Software stocks have stabilized after last week’s rout, but experts caution that this is not necessarily a reason for optimism. UBS downgraded the U.S. technology sector to neutral, citing pervasive uncertainty in the software industry and expectations that AI infrastructure spending will soon moderate.
UBS analysts noted that spending on AI infrastructure one of the key drivers of the recent AI rally may be nearing a peak after increasing more than fourfold in the past three years. Big Tech firms like Microsoft, Alphabet, Amazon, Meta, and Oracle could collectively report capital expenditures of up to $700 billion this year, a staggering figure that has at times spooked investors worried about whether these companies can recoup such massive investments.
For investors, this downgrade signals caution: while AI has fueled growth, the sustainability of that spending is now in question. The outlook suggests potential volatility in tech stocks as markets reassess risk and value.
The AI boom has been the driving force behind the bull market of the past three years. Investors are now questioning whether stocks can sustain their momentum without Big Tech’s ever-increasing outlays on data center equipment. UBS’s downgrade of the U.S. tech sector to neutral reflects growing concerns that AI infrastructure spending may be peaking, raising doubts about the durability of the rally.
For investors, this matters because the health of the broader market has been closely tied to AI-driven growth. If spending slows, it could trigger volatility across tech stocks and ripple into other risk assets. The shift underscores the need for diversification and careful monitoring of capital expenditure trends among major players like Microsoft, Alphabet, Amazon, Meta, and Oracle.
UBS expects capital expenditure growth on AI infrastructure to moderate from current levels. While this could improve investor perceptions of Big Tech firms making the heavy investments, it poses a potential negative for companies in the enabling layer such as Nvidia, Broadcom, and Micron all of which have benefited from surging demand during the data center boom.
UBS also flagged persistent uncertainty about AI’s impact on the software industry, which sparked last week’s “SaaSpocalypse.” Software stocks plunged after AI startup Anthropic released agentic tools, amplifying fears that AI could be more of a threat than an opportunity for incumbents. UBS analysts warned that “the threat of increased competition makes it difficult for investors to have conviction in the growth rate and profitability of firms in the software industry,” adding that this uncertainty is likely to linger.
Jefferies analysts recently argued that the slowdown in capital expenditures viewed by UBS as a headwind could ultimately benefit software stocks. They suggest the data center boom has overshadowed the software industry’s mid-teens revenue growth, making it look weak by comparison. A moderation in AI spending could help reset expectations and clear the cloud hanging over the sector.

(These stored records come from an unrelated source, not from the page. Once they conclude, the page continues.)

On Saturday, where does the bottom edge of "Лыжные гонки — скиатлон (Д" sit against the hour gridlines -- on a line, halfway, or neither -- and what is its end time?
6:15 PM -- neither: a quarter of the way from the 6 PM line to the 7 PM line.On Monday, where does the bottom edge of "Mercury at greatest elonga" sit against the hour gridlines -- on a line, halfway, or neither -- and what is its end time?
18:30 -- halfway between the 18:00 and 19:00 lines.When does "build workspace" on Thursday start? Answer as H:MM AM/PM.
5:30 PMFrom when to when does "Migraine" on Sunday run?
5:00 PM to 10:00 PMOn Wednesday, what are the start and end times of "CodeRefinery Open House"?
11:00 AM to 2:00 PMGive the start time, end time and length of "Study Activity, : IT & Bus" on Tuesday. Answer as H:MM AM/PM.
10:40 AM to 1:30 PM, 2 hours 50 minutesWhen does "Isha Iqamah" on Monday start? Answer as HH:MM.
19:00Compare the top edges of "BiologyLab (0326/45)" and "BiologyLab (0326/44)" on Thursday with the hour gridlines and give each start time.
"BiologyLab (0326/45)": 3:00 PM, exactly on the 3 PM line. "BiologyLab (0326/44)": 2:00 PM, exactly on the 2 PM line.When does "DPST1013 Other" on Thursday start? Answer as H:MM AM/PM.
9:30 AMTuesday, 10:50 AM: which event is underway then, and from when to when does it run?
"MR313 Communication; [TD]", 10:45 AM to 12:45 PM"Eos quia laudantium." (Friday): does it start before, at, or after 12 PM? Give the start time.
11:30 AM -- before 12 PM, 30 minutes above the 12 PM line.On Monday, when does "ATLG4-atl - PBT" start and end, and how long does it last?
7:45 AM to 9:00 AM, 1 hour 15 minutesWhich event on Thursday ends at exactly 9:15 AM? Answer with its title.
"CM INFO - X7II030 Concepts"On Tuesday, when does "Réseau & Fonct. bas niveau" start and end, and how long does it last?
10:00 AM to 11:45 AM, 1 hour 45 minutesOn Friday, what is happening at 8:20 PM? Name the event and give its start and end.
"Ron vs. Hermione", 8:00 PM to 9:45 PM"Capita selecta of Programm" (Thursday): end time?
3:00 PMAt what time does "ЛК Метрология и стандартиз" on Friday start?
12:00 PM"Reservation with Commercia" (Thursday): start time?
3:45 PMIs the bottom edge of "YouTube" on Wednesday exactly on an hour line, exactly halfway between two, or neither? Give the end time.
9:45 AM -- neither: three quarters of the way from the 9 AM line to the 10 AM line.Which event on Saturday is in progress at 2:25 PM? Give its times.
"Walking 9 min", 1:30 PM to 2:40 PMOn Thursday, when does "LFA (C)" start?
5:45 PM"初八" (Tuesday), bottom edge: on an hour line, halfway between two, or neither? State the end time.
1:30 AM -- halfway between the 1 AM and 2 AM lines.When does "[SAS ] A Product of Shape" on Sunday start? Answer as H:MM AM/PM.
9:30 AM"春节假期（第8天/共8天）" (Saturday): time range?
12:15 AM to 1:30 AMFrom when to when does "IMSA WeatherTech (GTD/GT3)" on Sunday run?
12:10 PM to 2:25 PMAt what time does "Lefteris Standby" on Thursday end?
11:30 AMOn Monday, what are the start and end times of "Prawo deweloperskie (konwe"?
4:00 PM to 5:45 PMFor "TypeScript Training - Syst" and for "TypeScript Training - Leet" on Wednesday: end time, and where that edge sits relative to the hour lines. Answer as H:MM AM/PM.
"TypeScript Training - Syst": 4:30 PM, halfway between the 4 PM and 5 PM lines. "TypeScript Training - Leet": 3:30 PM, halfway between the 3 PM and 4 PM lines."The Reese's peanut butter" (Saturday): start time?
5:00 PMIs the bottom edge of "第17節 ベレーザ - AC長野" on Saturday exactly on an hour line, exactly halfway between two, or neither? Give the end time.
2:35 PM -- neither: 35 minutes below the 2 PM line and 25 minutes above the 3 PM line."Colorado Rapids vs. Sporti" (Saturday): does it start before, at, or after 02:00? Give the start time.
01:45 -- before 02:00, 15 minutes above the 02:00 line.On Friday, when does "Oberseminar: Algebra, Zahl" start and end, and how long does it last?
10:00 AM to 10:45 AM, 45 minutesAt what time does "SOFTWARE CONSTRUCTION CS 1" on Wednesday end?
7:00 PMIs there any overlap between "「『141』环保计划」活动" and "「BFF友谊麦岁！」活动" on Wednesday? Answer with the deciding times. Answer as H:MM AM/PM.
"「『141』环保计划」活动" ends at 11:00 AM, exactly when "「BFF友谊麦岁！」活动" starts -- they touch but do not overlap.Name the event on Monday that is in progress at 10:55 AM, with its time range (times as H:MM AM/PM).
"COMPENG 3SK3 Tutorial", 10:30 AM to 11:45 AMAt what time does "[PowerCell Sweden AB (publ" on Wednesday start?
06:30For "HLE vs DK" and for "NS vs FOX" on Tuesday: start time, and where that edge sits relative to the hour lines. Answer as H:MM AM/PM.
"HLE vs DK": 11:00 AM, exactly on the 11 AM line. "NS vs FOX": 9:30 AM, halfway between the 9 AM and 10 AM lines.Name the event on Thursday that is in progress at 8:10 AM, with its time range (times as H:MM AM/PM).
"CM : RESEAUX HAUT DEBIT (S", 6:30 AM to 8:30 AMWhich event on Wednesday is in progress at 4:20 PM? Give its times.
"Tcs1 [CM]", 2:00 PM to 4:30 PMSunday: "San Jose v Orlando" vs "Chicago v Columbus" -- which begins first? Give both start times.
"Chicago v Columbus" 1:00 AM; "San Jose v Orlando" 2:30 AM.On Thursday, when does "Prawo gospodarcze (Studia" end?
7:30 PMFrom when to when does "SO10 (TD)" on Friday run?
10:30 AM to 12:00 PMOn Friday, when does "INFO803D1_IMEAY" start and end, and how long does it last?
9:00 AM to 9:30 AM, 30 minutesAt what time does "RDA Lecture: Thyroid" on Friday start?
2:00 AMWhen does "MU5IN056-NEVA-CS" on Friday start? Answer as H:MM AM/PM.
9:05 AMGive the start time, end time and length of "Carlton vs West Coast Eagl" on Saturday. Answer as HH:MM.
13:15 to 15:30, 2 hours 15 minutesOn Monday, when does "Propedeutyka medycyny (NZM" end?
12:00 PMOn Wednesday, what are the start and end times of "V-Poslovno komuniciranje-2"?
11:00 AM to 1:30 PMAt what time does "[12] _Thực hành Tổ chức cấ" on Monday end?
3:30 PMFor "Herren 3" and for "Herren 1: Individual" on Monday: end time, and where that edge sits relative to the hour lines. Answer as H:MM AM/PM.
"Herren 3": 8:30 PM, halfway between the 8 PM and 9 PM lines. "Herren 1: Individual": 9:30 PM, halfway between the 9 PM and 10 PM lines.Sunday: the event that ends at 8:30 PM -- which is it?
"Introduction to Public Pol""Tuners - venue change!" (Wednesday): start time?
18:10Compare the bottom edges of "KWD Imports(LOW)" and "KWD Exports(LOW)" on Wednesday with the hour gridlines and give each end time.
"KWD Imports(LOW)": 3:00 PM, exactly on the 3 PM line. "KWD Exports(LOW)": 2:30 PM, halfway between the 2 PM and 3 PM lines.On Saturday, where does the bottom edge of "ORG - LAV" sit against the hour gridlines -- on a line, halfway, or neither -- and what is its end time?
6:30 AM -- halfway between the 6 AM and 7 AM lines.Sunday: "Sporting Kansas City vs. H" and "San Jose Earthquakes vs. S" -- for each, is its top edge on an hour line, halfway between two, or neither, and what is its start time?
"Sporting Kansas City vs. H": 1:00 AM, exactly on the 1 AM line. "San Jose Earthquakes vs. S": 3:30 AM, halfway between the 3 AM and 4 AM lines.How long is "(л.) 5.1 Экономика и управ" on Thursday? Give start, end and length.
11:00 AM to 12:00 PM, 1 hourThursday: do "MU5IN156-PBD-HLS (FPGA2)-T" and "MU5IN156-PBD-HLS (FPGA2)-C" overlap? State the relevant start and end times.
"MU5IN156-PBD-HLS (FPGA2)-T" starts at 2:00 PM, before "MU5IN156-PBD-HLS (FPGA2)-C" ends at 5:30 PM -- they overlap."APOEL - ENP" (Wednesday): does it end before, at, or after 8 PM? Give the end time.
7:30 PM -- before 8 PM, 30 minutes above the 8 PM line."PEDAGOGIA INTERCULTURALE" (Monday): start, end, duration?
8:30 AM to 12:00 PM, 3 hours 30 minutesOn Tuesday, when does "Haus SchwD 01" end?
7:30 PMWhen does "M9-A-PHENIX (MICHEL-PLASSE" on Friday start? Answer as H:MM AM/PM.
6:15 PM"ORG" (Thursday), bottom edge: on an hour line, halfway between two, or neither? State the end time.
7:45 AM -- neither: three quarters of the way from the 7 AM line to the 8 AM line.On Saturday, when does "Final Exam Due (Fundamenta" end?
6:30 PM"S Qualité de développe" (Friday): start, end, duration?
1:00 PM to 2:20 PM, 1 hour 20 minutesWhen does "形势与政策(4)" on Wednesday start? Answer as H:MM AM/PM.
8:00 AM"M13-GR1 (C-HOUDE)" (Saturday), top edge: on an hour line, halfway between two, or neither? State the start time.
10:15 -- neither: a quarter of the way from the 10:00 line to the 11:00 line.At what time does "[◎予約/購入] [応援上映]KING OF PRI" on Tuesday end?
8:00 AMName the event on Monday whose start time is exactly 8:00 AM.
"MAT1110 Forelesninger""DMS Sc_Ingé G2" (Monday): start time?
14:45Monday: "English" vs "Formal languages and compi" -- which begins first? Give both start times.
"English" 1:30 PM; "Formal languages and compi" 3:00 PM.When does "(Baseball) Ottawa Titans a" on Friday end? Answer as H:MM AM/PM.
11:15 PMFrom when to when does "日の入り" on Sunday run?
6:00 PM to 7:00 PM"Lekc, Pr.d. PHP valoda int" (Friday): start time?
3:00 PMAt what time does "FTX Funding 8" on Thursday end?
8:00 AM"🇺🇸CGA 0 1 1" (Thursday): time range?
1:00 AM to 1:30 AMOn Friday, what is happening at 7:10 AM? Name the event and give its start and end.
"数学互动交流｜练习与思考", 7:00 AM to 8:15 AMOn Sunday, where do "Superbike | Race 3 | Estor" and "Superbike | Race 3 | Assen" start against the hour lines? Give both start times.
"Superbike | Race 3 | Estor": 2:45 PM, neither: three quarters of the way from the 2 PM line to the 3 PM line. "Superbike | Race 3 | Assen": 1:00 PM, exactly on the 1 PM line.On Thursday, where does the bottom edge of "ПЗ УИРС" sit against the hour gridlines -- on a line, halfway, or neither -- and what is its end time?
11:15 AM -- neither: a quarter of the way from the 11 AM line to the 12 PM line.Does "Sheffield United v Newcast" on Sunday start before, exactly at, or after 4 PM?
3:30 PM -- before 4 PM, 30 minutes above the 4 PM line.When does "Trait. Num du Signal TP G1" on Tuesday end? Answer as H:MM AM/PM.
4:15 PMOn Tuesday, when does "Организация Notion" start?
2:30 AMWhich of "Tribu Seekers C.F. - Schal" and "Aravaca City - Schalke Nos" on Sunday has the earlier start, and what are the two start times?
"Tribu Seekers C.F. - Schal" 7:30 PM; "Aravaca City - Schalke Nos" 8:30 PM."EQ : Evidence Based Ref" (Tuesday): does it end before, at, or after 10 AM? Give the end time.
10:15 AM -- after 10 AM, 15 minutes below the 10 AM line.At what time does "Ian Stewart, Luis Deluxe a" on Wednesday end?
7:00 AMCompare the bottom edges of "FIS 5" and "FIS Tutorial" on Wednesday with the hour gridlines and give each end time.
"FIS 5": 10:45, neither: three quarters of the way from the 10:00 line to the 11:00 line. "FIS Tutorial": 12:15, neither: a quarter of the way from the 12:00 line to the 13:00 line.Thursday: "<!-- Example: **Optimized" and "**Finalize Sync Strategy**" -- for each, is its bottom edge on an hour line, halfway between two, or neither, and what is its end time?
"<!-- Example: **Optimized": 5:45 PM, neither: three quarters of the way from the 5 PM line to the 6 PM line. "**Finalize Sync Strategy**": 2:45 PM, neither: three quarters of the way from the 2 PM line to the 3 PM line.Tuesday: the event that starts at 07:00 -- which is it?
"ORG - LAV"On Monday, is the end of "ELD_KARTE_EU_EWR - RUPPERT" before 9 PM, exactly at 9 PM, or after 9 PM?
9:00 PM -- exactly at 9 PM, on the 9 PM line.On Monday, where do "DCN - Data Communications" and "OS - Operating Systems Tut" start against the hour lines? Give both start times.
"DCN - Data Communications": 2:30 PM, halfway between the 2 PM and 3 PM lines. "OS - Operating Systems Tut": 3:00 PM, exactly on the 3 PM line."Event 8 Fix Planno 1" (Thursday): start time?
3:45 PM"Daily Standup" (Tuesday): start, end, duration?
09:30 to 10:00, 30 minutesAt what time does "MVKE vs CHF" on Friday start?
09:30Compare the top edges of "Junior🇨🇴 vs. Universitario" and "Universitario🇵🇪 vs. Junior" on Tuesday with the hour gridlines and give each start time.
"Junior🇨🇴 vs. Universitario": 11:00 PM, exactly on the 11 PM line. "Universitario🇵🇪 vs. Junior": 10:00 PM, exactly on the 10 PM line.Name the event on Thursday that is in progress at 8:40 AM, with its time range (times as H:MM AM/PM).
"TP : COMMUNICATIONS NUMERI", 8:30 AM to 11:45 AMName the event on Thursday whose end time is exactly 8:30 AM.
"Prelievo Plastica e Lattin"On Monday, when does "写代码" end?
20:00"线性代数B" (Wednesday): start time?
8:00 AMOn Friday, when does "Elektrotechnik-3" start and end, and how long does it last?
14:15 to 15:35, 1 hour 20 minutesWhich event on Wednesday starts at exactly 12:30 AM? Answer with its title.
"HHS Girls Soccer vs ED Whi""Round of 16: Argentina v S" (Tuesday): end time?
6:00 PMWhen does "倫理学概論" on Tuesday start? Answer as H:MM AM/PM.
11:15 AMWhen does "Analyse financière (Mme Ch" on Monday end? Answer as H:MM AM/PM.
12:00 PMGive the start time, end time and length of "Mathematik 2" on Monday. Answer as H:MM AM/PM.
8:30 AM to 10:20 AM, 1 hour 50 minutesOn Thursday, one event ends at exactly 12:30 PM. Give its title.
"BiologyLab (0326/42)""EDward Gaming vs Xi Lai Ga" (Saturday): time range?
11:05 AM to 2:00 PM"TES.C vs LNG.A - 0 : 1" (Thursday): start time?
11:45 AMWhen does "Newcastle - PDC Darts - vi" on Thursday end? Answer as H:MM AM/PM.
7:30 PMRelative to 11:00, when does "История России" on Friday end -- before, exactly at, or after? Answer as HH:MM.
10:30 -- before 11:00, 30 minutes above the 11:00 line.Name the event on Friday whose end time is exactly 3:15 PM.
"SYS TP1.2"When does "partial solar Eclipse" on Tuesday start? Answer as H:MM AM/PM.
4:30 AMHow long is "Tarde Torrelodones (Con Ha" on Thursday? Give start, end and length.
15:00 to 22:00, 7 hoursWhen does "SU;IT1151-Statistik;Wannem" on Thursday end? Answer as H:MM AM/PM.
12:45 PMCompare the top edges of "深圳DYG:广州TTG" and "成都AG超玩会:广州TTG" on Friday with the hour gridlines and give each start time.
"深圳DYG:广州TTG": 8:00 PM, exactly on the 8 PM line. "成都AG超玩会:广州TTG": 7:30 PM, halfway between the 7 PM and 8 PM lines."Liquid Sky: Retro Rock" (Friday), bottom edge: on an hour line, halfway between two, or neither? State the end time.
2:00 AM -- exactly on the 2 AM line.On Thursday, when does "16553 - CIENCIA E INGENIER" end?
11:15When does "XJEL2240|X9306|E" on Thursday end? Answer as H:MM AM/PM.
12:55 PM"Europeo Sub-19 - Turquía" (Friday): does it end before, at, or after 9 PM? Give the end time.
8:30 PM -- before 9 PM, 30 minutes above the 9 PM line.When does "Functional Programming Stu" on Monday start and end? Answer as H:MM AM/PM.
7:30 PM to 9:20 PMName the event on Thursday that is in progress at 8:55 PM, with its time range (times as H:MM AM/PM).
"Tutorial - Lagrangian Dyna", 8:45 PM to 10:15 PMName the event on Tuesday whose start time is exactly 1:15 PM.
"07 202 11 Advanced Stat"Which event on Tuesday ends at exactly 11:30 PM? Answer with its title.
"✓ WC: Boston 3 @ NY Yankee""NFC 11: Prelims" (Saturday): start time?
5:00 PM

Both UBS and Jefferies agree that last week’s sell-off threw “babies out with the bathwater,” a view echoed by retail investors who aggressively bought the dip, according to Vanda Research. Dip-buyers have been rewarded, with Datadog stock soaring as investors focused on stronger-than-expected revenue despite a weaker profit forecast showing how low expectations can create upside opportunities.
On the flip side, UBS points to high expectations for tech hardware stocks as another headwind. Smartphone manufacturers, buoyed by strong sales from an aging installed base, now face forward price-to-earnings ratios well above their 5- and 10-year averages, setting a high bar for performance in 2026.
UBS’s downgrade of the U.S. tech sector reflects growing concerns that AI infrastructure spending may have peaked after years of explosive growth. While Jefferies sees slower capex as a potential reset that could benefit software stocks, UBS warns that uncertainty around AI’s impact especially following Anthropic’s agentic tools release will continue to weigh on investor confidence.
Chipmakers like Nvidia, Broadcom, and Micron face headwinds if data center demand moderates, while software firms remain under pressure from heightened competition. Retail investors have been buying the dip, with names like Datadog rewarded for beating revenue expectations, but high valuations in hardware stocks set a challenging bar. For investors, the message is clear: the AI boom has fueled the bull market, but its sustainability is now in question, making selectivity and risk management critical.